Noppadon Pattama, his legal adviser, denied news reports quoting Thaksin as telling associates there was a high possibility of coup by "Burapa Payak" generals after the Constitutional Court's ruling on the prime minister's status.
Burapa Payak refers to a network of army officers whose career began with the 2nd Infantry Division Queen's Guard. They include army chief Gen Prayuth Chan-ocha, former defence minister Gen Prawit Wongsuwon and former army chief Gen Anupong Paochinda.
Thaksin had never made such a comment or talked to anyone about this, Mr Noppadon said at a media briefing called on Monday.
The fugitive former prime minister is certain army officers will abide by the rules and democratic principles, and therefore does not believe there will be a coup, Mr Noppadol said.

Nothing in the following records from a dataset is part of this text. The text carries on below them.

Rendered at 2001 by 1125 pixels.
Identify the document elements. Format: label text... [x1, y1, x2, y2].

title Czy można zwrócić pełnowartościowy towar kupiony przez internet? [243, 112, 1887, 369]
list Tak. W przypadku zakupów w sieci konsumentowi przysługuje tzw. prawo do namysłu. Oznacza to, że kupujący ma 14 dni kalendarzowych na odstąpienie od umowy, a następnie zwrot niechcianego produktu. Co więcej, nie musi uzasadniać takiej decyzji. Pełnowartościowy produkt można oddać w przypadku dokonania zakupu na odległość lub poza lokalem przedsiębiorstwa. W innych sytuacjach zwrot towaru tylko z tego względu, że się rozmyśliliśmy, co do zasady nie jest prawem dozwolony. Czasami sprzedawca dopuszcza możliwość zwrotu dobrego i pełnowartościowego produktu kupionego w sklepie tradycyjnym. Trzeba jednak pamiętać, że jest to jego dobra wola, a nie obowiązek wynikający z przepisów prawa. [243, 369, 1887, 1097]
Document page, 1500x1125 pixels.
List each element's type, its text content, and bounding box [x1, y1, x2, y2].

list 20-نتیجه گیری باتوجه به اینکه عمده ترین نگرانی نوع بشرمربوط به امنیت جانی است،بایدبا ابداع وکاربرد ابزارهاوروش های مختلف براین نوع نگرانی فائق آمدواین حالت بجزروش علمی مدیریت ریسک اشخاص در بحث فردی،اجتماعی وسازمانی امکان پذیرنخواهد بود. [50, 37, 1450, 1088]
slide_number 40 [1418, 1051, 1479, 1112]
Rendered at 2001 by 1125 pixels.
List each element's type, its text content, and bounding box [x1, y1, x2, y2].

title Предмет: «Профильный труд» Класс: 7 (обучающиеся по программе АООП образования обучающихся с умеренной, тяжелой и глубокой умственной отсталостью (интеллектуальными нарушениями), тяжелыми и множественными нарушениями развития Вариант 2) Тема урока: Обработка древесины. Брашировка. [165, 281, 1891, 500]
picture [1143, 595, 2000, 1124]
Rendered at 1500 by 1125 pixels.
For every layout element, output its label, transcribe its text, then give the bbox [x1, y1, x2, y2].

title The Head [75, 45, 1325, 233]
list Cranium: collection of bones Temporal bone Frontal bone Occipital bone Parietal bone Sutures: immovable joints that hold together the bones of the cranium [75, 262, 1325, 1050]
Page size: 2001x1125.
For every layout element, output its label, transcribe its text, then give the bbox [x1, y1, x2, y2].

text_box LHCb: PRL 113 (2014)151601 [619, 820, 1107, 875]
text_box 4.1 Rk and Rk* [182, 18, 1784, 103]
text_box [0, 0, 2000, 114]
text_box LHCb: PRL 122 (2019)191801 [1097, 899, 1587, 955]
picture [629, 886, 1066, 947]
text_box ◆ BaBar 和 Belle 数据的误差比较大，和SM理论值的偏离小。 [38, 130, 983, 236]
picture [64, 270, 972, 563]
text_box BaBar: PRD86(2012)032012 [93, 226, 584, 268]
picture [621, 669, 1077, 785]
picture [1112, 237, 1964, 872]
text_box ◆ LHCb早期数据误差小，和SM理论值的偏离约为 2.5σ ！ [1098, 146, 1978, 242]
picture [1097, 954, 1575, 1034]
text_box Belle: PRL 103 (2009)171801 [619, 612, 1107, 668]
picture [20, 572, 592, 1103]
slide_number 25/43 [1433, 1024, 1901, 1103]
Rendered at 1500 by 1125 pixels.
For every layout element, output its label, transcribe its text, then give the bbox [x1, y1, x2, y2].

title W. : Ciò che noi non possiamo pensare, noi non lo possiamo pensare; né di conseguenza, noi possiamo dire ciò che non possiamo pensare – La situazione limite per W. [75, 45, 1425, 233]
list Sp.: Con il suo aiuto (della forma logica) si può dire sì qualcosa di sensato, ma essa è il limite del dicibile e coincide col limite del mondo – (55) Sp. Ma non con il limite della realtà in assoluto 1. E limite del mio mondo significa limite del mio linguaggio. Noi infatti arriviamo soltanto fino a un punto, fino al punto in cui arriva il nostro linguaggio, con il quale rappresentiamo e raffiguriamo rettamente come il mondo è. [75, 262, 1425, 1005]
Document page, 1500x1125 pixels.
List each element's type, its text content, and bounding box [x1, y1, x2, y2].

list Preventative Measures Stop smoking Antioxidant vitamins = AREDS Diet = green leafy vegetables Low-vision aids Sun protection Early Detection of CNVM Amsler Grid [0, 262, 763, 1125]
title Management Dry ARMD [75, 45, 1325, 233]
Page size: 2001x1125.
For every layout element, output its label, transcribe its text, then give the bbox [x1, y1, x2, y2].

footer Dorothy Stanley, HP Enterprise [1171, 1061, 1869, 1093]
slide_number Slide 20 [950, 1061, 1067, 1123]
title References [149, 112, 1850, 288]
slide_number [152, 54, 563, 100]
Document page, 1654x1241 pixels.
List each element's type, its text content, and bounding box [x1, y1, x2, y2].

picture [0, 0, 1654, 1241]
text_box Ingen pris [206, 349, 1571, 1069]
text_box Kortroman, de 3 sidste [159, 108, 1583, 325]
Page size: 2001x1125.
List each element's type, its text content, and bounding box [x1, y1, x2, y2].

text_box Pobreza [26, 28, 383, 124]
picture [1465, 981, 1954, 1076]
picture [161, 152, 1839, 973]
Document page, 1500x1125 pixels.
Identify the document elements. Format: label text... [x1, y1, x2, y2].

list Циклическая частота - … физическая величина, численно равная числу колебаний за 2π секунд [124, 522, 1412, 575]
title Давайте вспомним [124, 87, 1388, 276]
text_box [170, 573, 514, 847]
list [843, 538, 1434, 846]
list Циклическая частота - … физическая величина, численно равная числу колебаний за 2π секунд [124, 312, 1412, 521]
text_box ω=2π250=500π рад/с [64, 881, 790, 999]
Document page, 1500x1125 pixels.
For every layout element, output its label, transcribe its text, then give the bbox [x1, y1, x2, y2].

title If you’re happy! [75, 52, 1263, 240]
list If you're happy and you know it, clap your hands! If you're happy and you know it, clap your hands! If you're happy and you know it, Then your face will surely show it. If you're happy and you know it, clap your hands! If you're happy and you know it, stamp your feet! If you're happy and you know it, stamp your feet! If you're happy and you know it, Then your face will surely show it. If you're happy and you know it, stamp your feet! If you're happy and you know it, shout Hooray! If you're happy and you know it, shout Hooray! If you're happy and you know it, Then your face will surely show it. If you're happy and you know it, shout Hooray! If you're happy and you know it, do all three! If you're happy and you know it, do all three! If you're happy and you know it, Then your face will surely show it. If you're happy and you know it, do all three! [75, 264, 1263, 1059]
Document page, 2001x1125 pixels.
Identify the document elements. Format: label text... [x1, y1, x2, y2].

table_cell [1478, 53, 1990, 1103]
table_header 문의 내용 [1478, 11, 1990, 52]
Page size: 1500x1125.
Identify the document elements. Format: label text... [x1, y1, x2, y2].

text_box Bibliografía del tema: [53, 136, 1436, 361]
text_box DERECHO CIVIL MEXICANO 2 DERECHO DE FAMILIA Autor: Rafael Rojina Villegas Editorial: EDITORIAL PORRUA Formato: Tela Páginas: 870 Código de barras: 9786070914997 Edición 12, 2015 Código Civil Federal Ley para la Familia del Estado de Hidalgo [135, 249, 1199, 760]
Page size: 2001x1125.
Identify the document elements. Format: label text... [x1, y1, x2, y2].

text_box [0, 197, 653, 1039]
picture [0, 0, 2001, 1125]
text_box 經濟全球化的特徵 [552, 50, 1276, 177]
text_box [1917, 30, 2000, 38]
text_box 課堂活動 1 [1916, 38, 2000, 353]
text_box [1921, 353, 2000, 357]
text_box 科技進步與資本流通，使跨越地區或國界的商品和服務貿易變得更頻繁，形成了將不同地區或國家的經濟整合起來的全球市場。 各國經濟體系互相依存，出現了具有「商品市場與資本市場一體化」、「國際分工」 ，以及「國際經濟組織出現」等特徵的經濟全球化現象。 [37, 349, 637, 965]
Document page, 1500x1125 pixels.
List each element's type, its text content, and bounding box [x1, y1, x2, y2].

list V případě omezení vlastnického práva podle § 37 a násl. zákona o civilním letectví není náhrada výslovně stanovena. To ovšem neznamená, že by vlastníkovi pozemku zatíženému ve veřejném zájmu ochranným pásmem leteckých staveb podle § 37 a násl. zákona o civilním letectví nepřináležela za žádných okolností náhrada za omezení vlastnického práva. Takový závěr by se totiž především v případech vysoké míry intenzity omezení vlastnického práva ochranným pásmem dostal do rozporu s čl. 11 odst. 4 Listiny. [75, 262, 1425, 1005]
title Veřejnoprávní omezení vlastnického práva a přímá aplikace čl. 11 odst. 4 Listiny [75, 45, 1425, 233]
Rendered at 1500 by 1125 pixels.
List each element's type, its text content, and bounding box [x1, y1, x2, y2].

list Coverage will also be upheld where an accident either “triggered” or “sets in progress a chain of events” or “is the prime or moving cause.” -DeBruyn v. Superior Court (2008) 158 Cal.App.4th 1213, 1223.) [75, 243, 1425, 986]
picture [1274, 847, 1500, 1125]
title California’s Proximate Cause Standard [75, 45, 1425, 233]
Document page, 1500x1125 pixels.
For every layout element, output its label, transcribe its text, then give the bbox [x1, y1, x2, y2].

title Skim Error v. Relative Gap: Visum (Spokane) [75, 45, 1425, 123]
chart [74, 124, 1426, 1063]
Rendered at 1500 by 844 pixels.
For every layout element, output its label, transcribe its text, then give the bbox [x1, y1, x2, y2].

Thaksin said he was ready ask his family members to withdraw from politics so the country could move forward, but only if all sides also step back and play by the rules, Mr Noppadon said.
In any case, this did not mean Thaksin had set conditions or demanded that the Democrats run in the next election.
What he meant is that all the problems can come to an end only when the two sides cooperate, said Mr Noppadon.
Personally, Thaksin believed an election was the only peaceful and fair solution, and that political problems had to be addressed in parliament, not in court or by independent bodies, his spokesman said.